**Task objective:** Start at the first record below and retype through the last, exactly.

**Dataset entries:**
"""
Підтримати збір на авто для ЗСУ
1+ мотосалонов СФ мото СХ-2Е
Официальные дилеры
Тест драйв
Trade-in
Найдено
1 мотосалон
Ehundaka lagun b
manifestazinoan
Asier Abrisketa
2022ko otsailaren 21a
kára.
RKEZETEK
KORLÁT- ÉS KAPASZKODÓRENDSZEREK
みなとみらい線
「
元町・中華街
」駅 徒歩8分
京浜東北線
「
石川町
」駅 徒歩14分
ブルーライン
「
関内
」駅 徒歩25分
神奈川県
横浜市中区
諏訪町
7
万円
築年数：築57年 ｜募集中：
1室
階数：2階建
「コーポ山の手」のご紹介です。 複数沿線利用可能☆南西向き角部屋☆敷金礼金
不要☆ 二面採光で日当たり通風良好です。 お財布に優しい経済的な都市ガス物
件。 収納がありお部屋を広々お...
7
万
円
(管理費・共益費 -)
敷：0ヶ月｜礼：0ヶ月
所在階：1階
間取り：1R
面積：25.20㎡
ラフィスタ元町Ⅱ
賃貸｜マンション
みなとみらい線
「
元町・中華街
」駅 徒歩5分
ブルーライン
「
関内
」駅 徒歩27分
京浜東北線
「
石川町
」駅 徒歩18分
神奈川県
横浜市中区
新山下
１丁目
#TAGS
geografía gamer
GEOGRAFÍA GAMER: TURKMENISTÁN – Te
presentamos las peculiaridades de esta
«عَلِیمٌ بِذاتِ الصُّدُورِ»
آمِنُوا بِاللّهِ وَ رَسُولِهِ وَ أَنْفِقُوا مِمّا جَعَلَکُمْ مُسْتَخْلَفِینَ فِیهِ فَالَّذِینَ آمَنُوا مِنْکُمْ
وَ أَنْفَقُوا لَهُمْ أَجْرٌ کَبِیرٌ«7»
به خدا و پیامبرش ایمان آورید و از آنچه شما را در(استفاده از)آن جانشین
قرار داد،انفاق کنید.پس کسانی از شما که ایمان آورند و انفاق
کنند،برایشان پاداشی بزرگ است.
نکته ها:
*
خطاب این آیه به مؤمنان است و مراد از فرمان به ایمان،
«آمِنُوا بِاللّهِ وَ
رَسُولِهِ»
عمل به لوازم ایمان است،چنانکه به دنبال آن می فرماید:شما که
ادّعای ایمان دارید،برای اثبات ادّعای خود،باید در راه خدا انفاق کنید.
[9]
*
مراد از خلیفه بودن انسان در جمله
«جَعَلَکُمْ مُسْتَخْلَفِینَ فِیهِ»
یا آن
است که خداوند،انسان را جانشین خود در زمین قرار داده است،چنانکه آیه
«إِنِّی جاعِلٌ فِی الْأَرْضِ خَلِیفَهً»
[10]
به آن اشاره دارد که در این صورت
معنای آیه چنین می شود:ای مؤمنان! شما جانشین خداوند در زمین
"""
**Result:**
Підтримати збір на авто для ЗСУ
1+ мотосалонов СФ мото СХ-2Е
Официальные дилеры
Тест драйв
Trade-in
Найдено
1 мотосалон
Ehundaka lagun b
manifestazinoan
Asier Abrisketa
2022ko otsailaren 21a
kára.
RKEZETEK
KORLÁT- ÉS KAPASZKODÓRENDSZEREK
みなとみらい線
「
元町・中華街
」駅 徒歩8分
京浜東北線
「
石川町
」駅 徒歩14分
ブルーライン
「
関内
」駅 徒歩25分
神奈川県
横浜市中区
諏訪町
7
万円
築年数：築57年 ｜募集中：
1室
階数：2階建
「コーポ山の手」のご紹介です。 複数沿線利用可能☆南西向き角部屋☆敷金礼金
不要☆ 二面採光で日当たり通風良好です。 お財布に優しい経済的な都市ガス物
件。 収納がありお部屋を広々お...
7
万
円
(管理費・共益費 -)
敷：0ヶ月｜礼：0ヶ月
所在階：1階
間取り：1R
面積：25.20㎡
ラフィスタ元町Ⅱ
賃貸｜マンション
みなとみらい線
「
元町・中華街
」駅 徒歩5分
ブルーライン
「
関内
」駅 徒歩27分
京浜東北線
「
石川町
」駅 徒歩18分
神奈川県
横浜市中区
新山下
１丁目
#TAGS
geografía gamer
GEOGRAFÍA GAMER: TURKMENISTÁN – Te
presentamos las peculiaridades de esta
«عَلِیمٌ بِذاتِ الصُّدُورِ»
آمِنُوا بِاللّهِ وَ رَسُولِهِ وَ أَنْفِقُوا مِمّا جَعَلَکُمْ مُسْتَخْلَفِینَ فِیهِ فَالَّذِینَ آمَنُوا مِنْکُمْ
وَ أَنْفَقُوا لَهُمْ أَجْرٌ کَبِیرٌ«7»
به خدا و پیامبرش ایمان آورید و از آنچه شما را در(استفاده از)آن جانشین
قرار داد،انفاق کنید.پس کسانی از شما که ایمان آورند و انفاق
کنند،برایشان پاداشی بزرگ است.
نکته ها:
*
خطاب این آیه به مؤمنان است و مراد از فرمان به ایمان،
«آمِنُوا بِاللّهِ وَ
رَسُولِهِ»
عمل به لوازم ایمان است،چنانکه به دنبال آن می فرماید:شما که
ادّعای ایمان دارید،برای اثبات ادّعای خود،باید در راه خدا انفاق کنید.
[9]
*
مراد از خلیفه بودن انسان در جمله
«جَعَلَکُمْ مُسْتَخْلَفِینَ فِیهِ»
یا آن
است که خداوند،انسان را جانشین خود در زمین قرار داده است،چنانکه آیه
«إِنِّی جاعِلٌ فِی الْأَرْضِ خَلِیفَهً»
[10]
به آن اشاره دارد که در این صورت
معنای آیه چنین می شود:ای مؤمنان! شما جانشین خداوند در زمین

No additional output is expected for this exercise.